İki dil'e vakıf olmanın yolu ise, İslâm'a ve Bediüzzaman'a
kapanmak; İslâm'ı, Bediüzzaman'ı ve kendimizi tüm dünyaya kapatmak yerine;
-tıpkı Bediüzzaman'ın dört çağın adamı olarak yaptığı gibi- bütün zamanları
seferber edebilecek, bütün zamanları kendi çocuğumuz kılabilecek, bütün
zamanların çocuğu olmamızı sağlayabilecek emîn bir düzlüğe ve yolculuğa
çıkmaktan geçiyor. Eğer bu iki dil'den
mahrumsak ve bütün çağları seferber edebilecek emîn bir yolculuğa
çıkamamışsak, İslâm'ı, dolayısıyla Bediüzzaman'ı anlamaktan ve tüm dünyaya
tam olarak anlatmaktan / aktarmaktan mahrum olacağımızı bilemiyoruz bile. O
yüzden, üstümüze bombalar yağdırıyorlar ve biz hiçbir bir şey yapamıyoruz.
Kur'ân'ı, yalnızca
Kur'ân'ı okuyarak anlayabilir miyiz? Hayır. Anladığımızı zannederiz sadece. Kur'ân'ı tam olarak
anlayabilmemiz için, "yaşayan Kur'ân"ın (Hz. Peygamber'in)
tavassutuna ihtiyacımız vardır.
Hz. Peygamber'in
tavassut etmediği bir Kur'ân okuması -iki dil'in asıl kaynağı ve yansıması olan- İslâm'ın hayat
bulduğu (=kavram / zihin dünyamızın teşekkül ettiği birinci dil'in vasatı olan
Mekke dönemi'nin) ve İslâm'ın hayat olduğu (=hayat-dünyamızın teşekkül ettiği
ikinci dil'in vasatı olan Medine döneminin, yani) çift yönlü işleyen ve kurulan
bir vasatın ürünü olan bir okuma olmayacaktır.
Bizim şu ân içinde "sürüklendiğimiz" mevcut seküler
vasatımızın ürünü olan ve iki dil'den de yoksun olarak yaptığımız
"boş" ve "dilsiz" bir Kur'ân okuması olacaktır: Kur'ân'ın,
bize bir şey söylemediği; aksine seküler
idrak biçimlerimizi Kur'ân'a giydirerek Kur'ân'a, -Kur'ân'la ilgisi
olmayan- şeyler söylettiğimiz; dolayısıyla İslâm'a
teslim olduğumuz değil, İslâm'ı teslim aldığımız çarpık bir okuma biçimi.
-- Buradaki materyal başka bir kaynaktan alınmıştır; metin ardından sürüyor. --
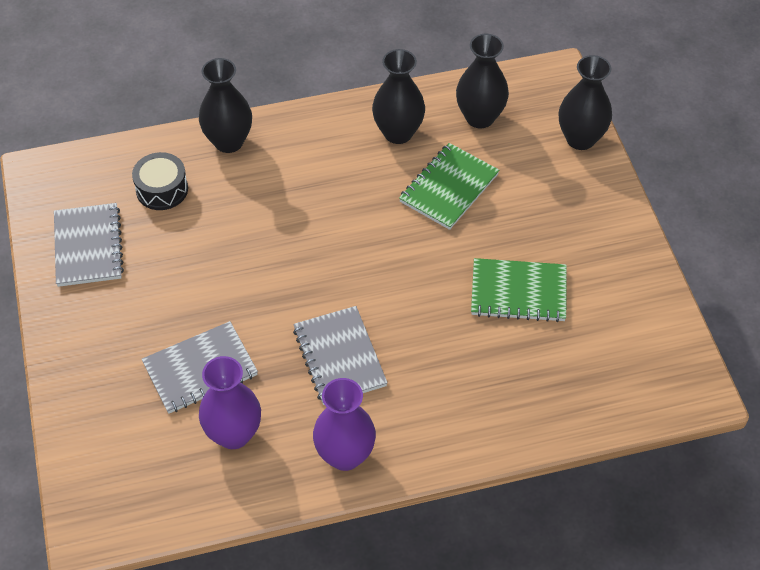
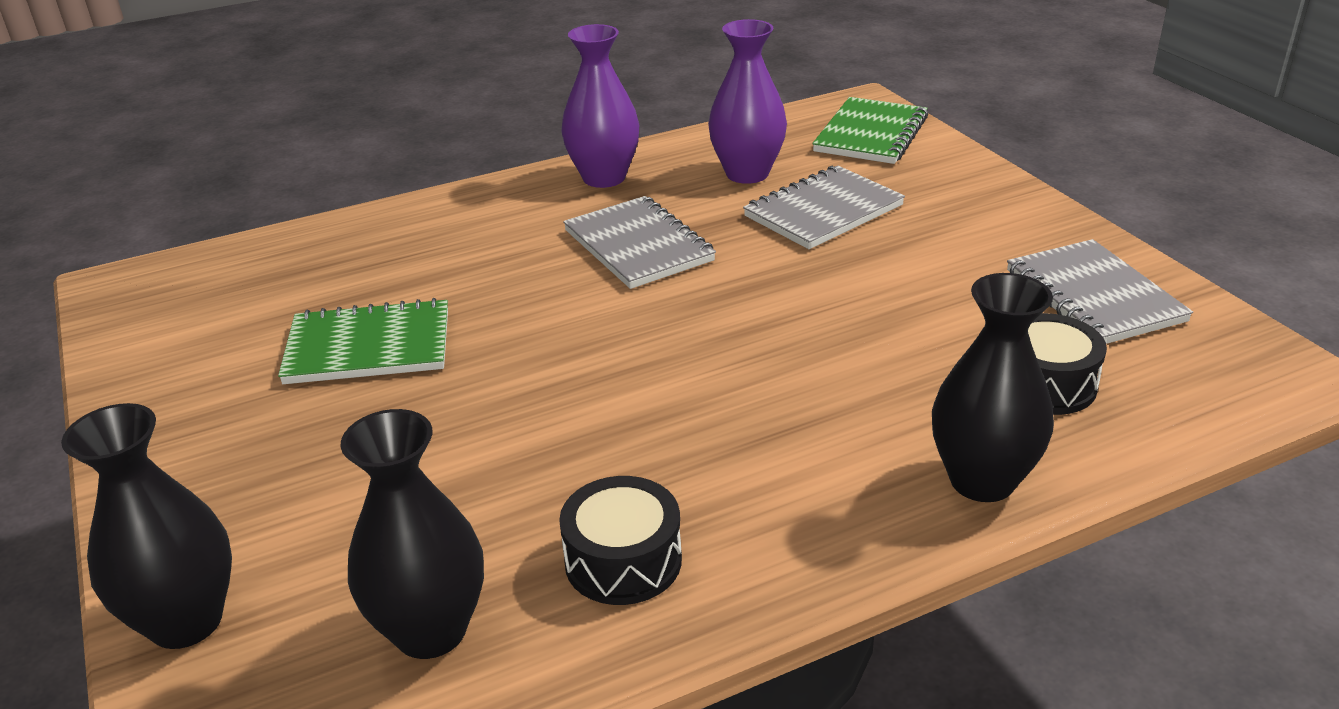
camera: 170 degrees right, 20 degrees down
(398, 133) = (623, 561): black vase -> black drum
(449, 188) = (496, 472): green notebook -> green notebook (871, 134)

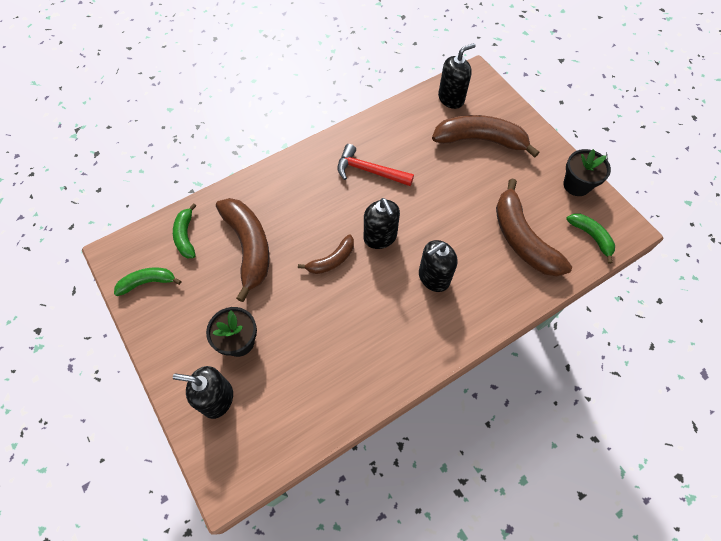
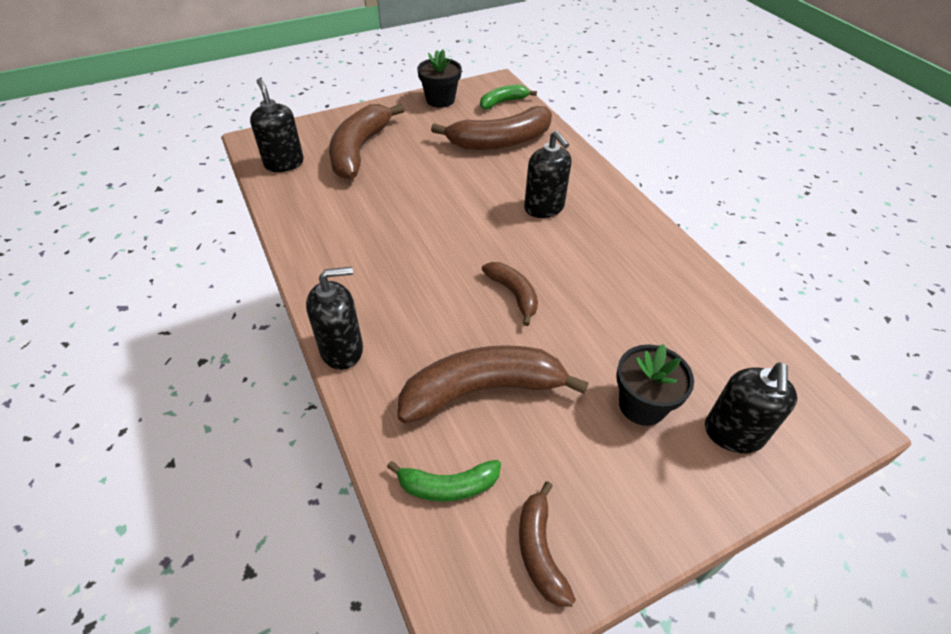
camera: 85 degrees left, 15 degrees down
(148, 282) = (540, 550): green banana -> brown banana
(369, 171) = (376, 246): red hammer -> none
(380, 237) = (484, 245): black soap dispenser -> black soap dispenser (342, 350)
Burada bugüne kadar farkına varamadığımız yakıcı bir soruna
dikkat çekiyorum: Dil sorununa.
Bediüzzaman'ın anladığı ve gerçekleştirdiği anlamda bir dil sorunu bu: İki
dil'i aynı anda seferber edemediğimiz sürece, Kur'ân bize kendini ifşâ
etmeyecektir. Neden? Plastisitemizi (anlama ve aktarma kabiliyetlerimizi ve
usûllerimizi) yitirdiğimiz için.
Plastisite, ancak bir vasatta varkılınabilir. Eğer vasat
yoksa, plastisite geliştirilemez. Dahası, bir vasat oluşturmak, her şeyden
önce, bir plasitisite işidir.
"Plastik", dolayısıyla "çaplı" eser ve
değer üreten büyük insanlar, ancak o eseri ve değeri üretmeyi mümkün kılacak
vasatlar var olduğu için üretebilirler onları. Bir Sinan'ı, bir Descartes'ı,
bir Itrî'yi, bir Kant'ı, bir Hafız'ı, bir Mozart'ı, Mahler'i, Gazali'yi,
Joyce'u, Razi'yi düşünün. Ve şu soruyu sorun: Bugün bir Sinan yoksa, bir Itrî
yoksa, bir Hafız yoksa; neden yoktur? Bunun nedeni, bir Sinan, bir Itrî, bir
Hafız çıkarmamızı mümkün kılacak vasatın (iki dil'in) olmamasıdır.
Vasatın, büyük bir
eser ve sanatçı / düşünür vücûda getirebilmesi, “çağımızda yalnızca
Bediüzzaman'ın” geliştirdiğini söylediğim iki dil'in mevcut kılınmasıyla
mümkündür. Bütün büyük sanat atılımları, büyük fikir atılımları, büyük medeniyet
atılımları, onları varkılan vasat (iki dil) varolduğu için hayat bulur ve
vasatın sahiciliğiyle orantılı olarak hayat olur.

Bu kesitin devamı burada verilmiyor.